***** Listed records *****

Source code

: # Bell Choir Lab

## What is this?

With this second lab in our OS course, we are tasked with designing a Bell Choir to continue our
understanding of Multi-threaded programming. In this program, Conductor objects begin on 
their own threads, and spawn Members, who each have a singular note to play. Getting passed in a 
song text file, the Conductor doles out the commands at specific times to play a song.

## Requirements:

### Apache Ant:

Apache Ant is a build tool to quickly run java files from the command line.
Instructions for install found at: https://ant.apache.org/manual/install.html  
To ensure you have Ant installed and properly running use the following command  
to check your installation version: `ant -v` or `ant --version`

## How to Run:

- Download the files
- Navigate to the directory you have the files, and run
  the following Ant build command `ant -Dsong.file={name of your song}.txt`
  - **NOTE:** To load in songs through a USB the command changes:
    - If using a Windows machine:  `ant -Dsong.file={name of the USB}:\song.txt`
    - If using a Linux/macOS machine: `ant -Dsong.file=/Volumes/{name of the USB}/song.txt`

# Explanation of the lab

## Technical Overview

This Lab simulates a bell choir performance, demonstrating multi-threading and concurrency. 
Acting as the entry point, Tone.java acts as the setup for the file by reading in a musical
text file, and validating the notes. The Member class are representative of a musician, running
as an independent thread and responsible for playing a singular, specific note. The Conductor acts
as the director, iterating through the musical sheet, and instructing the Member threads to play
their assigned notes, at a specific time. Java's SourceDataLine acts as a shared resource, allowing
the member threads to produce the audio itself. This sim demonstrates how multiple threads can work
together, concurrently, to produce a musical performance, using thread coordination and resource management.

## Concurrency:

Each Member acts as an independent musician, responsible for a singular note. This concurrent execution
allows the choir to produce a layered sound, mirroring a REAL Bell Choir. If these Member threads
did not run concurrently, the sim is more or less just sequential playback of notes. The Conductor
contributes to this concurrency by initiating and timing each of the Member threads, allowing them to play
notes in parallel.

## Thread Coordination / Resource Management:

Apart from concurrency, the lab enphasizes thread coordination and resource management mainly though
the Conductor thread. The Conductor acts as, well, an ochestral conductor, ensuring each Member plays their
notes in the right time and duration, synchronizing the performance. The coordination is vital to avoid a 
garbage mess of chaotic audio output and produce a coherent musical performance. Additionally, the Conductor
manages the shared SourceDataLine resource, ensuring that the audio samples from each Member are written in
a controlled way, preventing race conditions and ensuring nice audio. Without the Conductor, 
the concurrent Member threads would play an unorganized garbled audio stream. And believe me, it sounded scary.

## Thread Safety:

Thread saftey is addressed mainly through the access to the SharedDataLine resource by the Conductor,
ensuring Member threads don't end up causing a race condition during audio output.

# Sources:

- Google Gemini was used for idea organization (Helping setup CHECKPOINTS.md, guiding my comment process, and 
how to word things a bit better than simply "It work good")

*****

Your task:
Where the line holding "to check your" appears in the listing above, start reproducing exactly, and end with the line holding "Each Member acts".

Your response:
to check your installation version: `ant -v` or `ant --version`

## How to Run:

- Download the files
- Navigate to the directory you have the files, and run
  the following Ant build command `ant -Dsong.file={name of your song}.txt`
  - **NOTE:** To load in songs through a USB the command changes:
    - If using a Windows machine:  `ant -Dsong.file={name of the USB}:\song.txt`
    - If using a Linux/macOS machine: `ant -Dsong.file=/Volumes/{name of the USB}/song.txt`

# Explanation of the lab

## Technical Overview

This Lab simulates a bell choir performance, demonstrating multi-threading and concurrency. 
Acting as the entry point, Tone.java acts as the setup for the file by reading in a musical
text file, and validating the notes. The Member class are representative of a musician, running
as an independent thread and responsible for playing a singular, specific note. The Conductor acts
as the director, iterating through the musical sheet, and instructing the Member threads to play
their assigned notes, at a specific time. Java's SourceDataLine acts as a shared resource, allowing
the member threads to produce the audio itself. This sim demonstrates how multiple threads can work
together, concurrently, to produce a musical performance, using thread coordination and resource management.

## Concurrency:

Each Member acts as an independent musician, responsible for a singular note. This concurrent execution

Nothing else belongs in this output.